Jones knows heartache songs every bit as well as he knows drinking songs. The raw, emotional, heart-on-his-sleeve delivery of Over You is instantly identifiable as classic George Jones. Written by Bobby Braddock, it is a sequel of sorts to the singer’s award-winning He Stopped Loving Her Today, which Braddock co-wrote with Curly Putnam. Jones says he almost didn't cut Over You because, like its predecessor, it's a heavy and sad song. Braddock pitched it to him two or three years ago, and Jones passed. But when he listened again recently, the song really struck him. “You have to hear it three or four times to get the full benefit out of it,” he says.

Jones also included three more Braddock songs on the new album, including Wild Irish Rose, the first single. “It’s another sad song, but I love that song,” Jones says of the tune, which describes a Vietnam veteran’s life and his death as a homeless person. The singer is hoping the song will draw attention to many of the war veterans' plights. “A lot of homeless people are vets that didn't come back from the war in one piece, especially in their mind,” says Jones, a former Marine who served in Korea. “I'd like to see the nation wake-up to the fact that they are out there.”

Jones has taken the unusual step of filming a video clip with a toll-free number at the end that people can call to assist veterans. He has also recorded public service announcements for the National Veterans Foundation and hopes to hold a benefit concert with some of his country music colleagues, either at the Ryman or the Nashville Arena.

He has also been working on a new weekly series for TNN, The George Jones Show, a music variety show with guests like Vince Gill, Patty Loveless, Alan Jackson, Trace Adkins and Little Jimmy Dickens.
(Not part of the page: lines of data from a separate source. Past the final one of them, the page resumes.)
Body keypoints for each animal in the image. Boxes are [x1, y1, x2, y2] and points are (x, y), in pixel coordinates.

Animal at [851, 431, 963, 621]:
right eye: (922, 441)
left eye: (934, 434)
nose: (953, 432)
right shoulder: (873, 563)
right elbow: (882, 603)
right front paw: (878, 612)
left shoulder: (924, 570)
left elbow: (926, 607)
Jones says that he has enjoyed working on the series, especially as he's been able to keep music as its main focus. “We just sit around, pick the guitar, and pass it around,” he says. “There's not a lot of jabbering. People like to hear the music. That's what it's all about.”
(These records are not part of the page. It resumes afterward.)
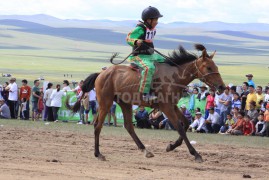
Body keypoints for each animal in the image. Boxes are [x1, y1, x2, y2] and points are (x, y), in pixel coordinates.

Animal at [66, 44, 224, 163]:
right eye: (209, 67)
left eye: (216, 67)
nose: (222, 87)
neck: (174, 76)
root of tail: (101, 74)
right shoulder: (166, 107)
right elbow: (179, 127)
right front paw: (196, 154)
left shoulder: (172, 106)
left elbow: (185, 123)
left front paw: (171, 146)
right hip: (106, 102)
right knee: (98, 126)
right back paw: (98, 154)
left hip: (124, 103)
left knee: (128, 126)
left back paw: (145, 150)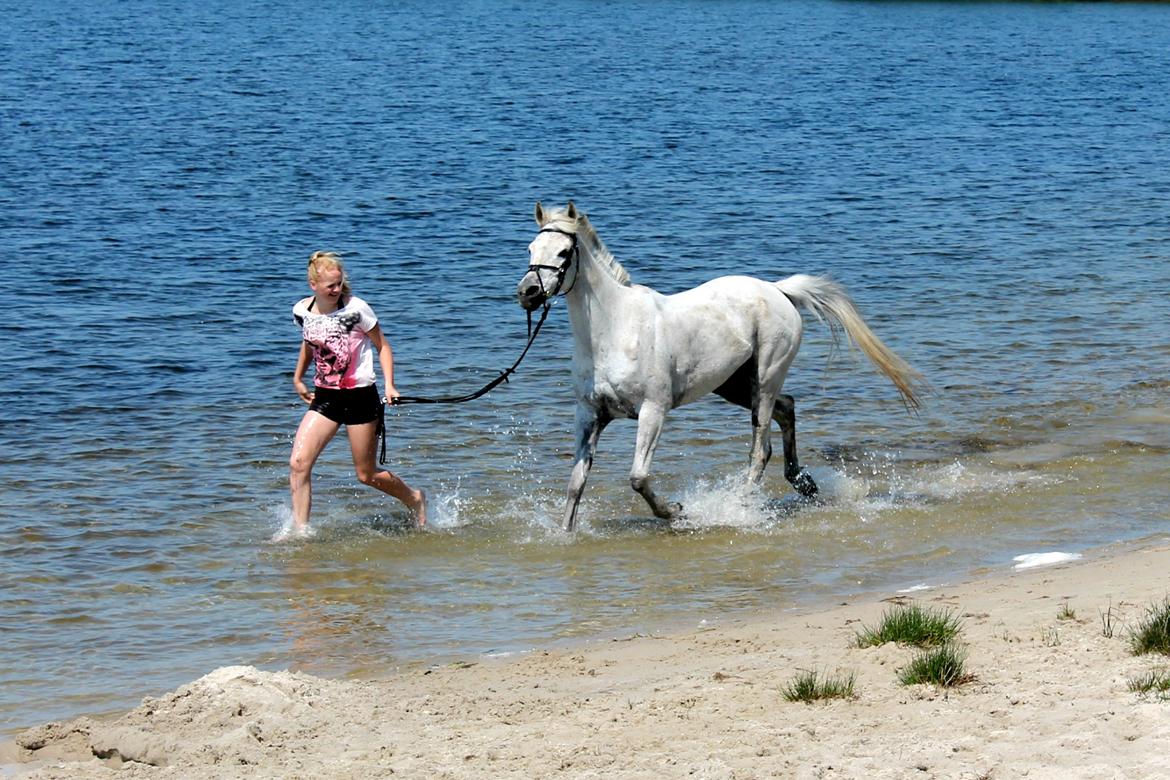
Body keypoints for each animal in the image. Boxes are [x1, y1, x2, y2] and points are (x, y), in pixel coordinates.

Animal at [517, 201, 917, 533]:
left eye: (564, 252)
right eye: (531, 249)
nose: (528, 293)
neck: (614, 330)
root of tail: (778, 290)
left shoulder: (653, 410)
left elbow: (638, 478)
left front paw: (677, 512)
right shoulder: (590, 415)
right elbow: (576, 484)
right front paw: (565, 534)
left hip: (766, 378)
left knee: (760, 448)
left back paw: (741, 506)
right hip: (734, 385)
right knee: (787, 408)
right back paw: (802, 483)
Despite his new-found love of home and family life, he still relishes his involvement with country music. Now past the age of retirement, he could just as easily stay at home permanently, reflect on his past successes and leave it to those good-looking youngsters. But not George Jones. He is determined to stay in the frame: “You get an ego. You still want to sing, you still want to play, you still want to perform. I’m not going to sit on my butt. They may not play my records, but I am still going to get out there and I am going to perform and I am going to talk about it. And I am going to stay alive.”